* [Action item] Would you return the data exactly as given, except for its pictures?

* [Collected material]
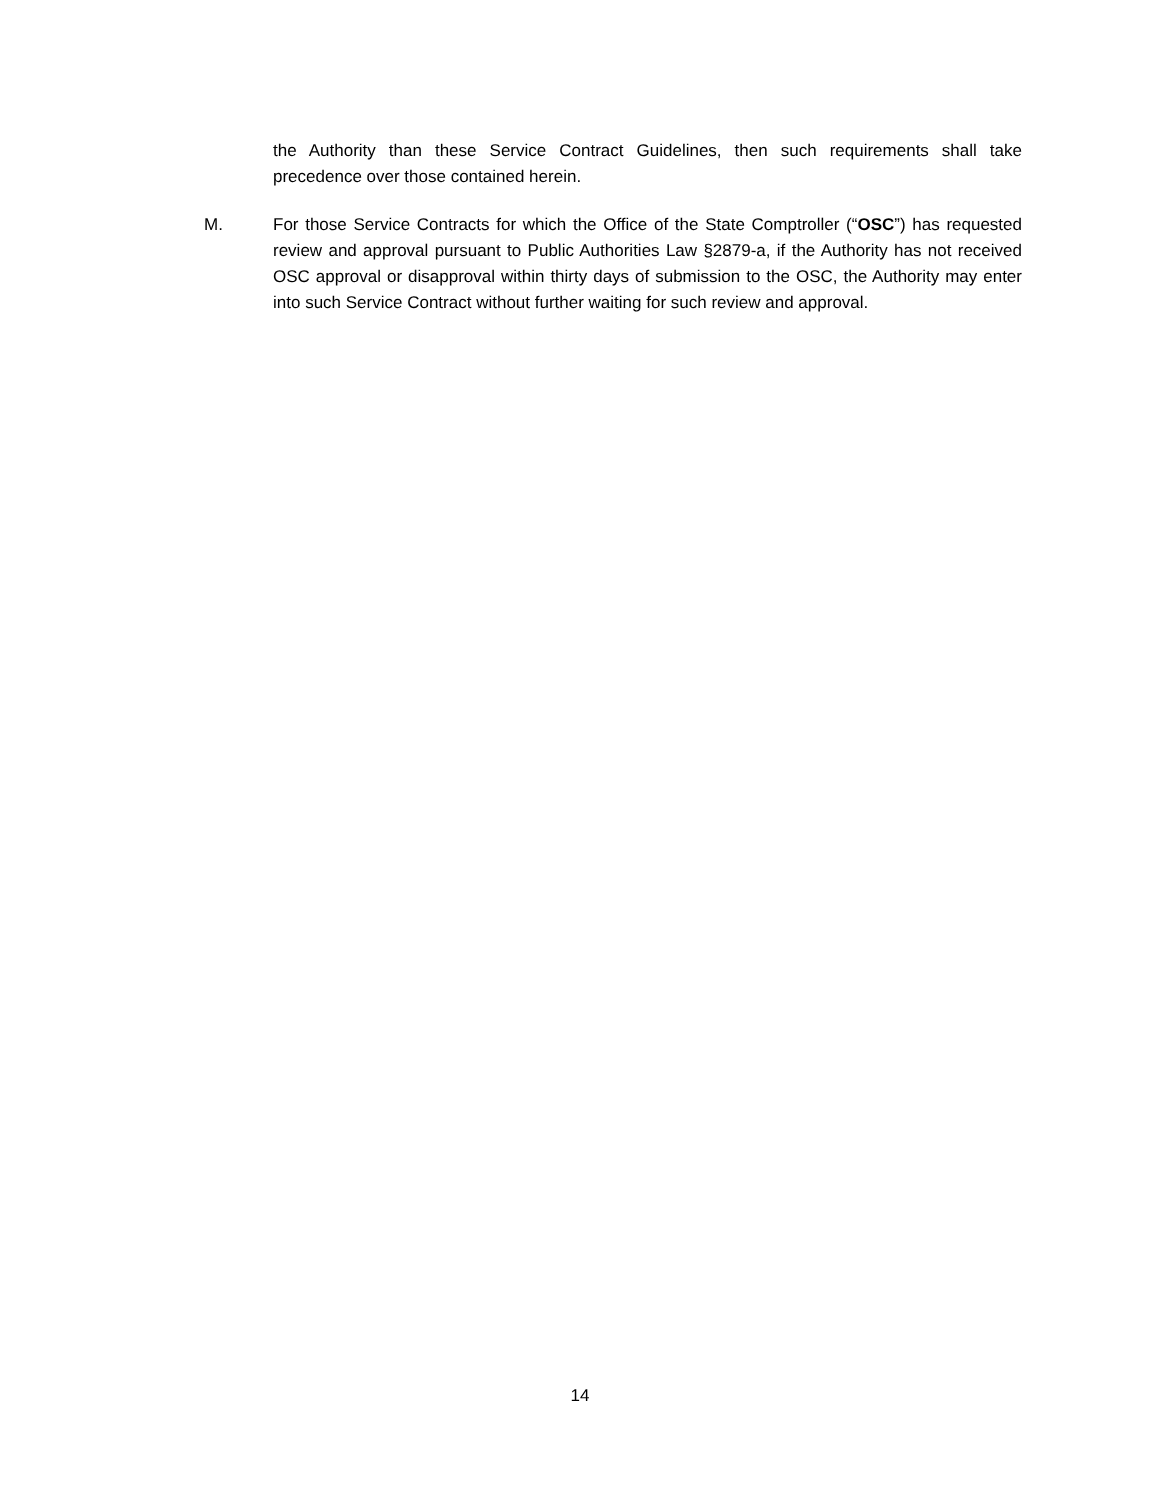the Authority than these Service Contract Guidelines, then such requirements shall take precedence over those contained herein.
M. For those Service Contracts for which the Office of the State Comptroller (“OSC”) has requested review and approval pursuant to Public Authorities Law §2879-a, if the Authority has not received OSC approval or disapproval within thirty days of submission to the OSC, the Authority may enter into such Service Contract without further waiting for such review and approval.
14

* [Task response]
the Authority than these Service Contract Guidelines, then such requirements shall take precedence over those contained herein.
M. For those Service Contracts for which the Office of the State Comptroller (“OSC”) has requested review and approval pursuant to Public Authorities Law §2879-a, if the Authority has not received OSC approval or disapproval within thirty days of submission to the OSC, the Authority may enter into such Service Contract without further waiting for such review and approval.
14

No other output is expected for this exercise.